> _Records provided_
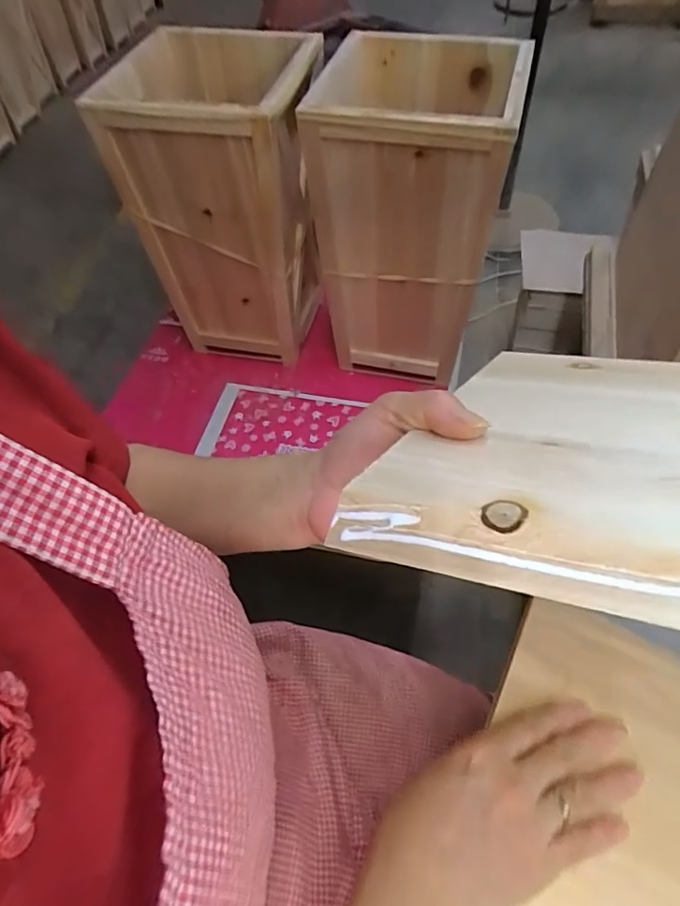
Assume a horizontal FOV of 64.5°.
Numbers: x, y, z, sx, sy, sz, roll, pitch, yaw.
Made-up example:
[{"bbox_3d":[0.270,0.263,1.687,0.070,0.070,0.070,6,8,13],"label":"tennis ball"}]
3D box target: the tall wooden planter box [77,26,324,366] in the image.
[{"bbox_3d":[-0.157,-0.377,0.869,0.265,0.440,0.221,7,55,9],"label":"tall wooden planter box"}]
--
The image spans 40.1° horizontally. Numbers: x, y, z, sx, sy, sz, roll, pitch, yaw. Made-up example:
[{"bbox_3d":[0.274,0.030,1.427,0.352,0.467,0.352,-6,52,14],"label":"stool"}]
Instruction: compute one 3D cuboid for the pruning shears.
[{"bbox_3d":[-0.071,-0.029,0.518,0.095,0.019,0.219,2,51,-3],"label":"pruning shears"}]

> _Task to carry out_
In how many lines of the listing does the word "Numbers" appear? Give the number by itself.

> _Reply to the exercise_
2